A Wall Street et au siège de l’Onu, des minutes de silence ont été observées. En face de Manhattan, dans le New Jersey, une immense statue de bronze offerte par le président russe Vladimir Poutine a été dévoilée, en présence de l’ex-président américain Bill Clinton. A la nuit tombée, deux rais de lumière ont percé le ciel de New York, pour évoquer les tours disparues.

Dans la matinée, George W. Bush et sa femme Laura, vêtus de noir, s’étaient recueillis dans une caserne de pompiers new-yorkaise.

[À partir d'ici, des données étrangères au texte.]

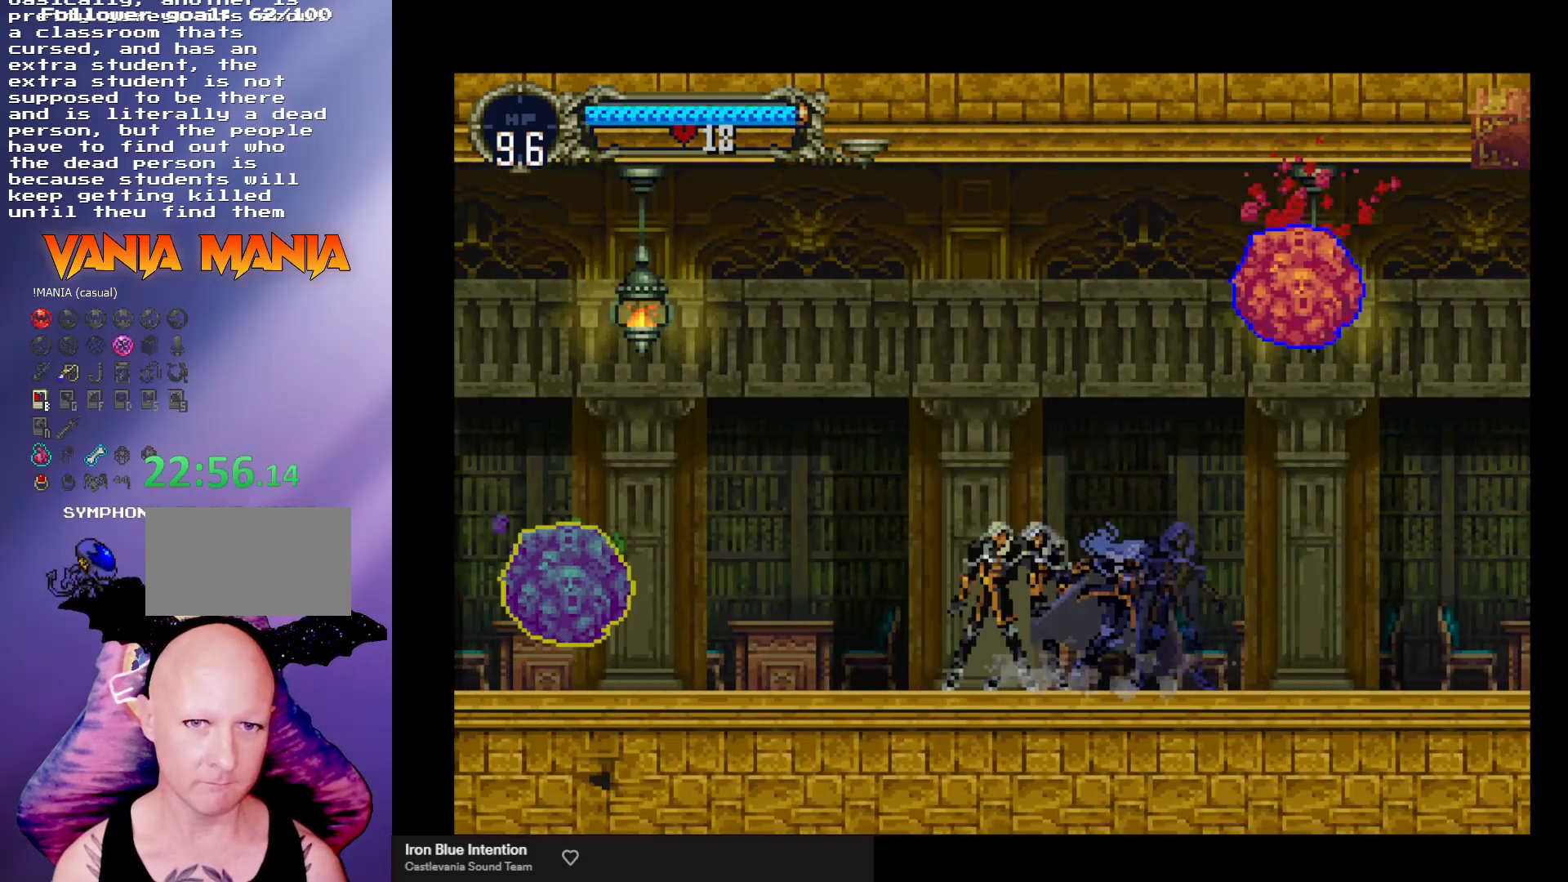
{"buttons": ["X"], "left_stick": "down-left", "events": [[33, "Y", "down"], [67, "Y", "up"], [133, "B", "up"], [167, "B", "down"], [167, "Y", "down"], [200, "Y", "up"], [233, "B", "up"], [233, "left_stick", "left"], [467, "X", "down"], [500, "left_stick", "down-left"]]}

Le couple présidentiel s’est ensuite rendu sur les autres sites du 11-Septembre, à Shanksville (Pennsylvanie) et au Pentagone, près de Washington. « Sur ce champ d’honneur, des vies ont été perdues pour que d’autres vies soient sauvées, et ainsi des héros ont été façonnés sous le ciel de Shanksville », a déclaré l’ex-gouverneur de Pennsylvanie (est), Tom Ridge.

Les passagers du vol 93 ont été érigés en héros pour avoir tenté en vain de reprendre le contrôle de l’avion aux terroristes qui voulaient le projeter sur le Congrès ou la Maison Blanche.

Au Pentagone, le vice-président Dick Cheney et le secrétaire à la Défense Donald Rumsfeld ont aussi appelé à l’unité, alors que la controverse redouble sur la dégradation de la situation en Afghanistan et Irak, où sont intervenus militairement les Etats-Unis après le 11-Septembre. « L’ennemi est en échec », a assuré M. Rumsfeld. Un drapeau américain géant a été déroulé sur la façade du bâtiment. Le 11-Septembre est « un jour d’unité nationale », a renchéri le vice-président tandis que George W. Bush refusait à nouveau tout retrait militaire d’Irak. Dans un message vidéo de son numéro deux, Ayman al-Zawahiri, Al-Qaïda a affirmé que les « forces en Irak et en Afghanistan (étaient) vouées à la défaite », et que le Golfe et Israël seraient ses prochaines cibles.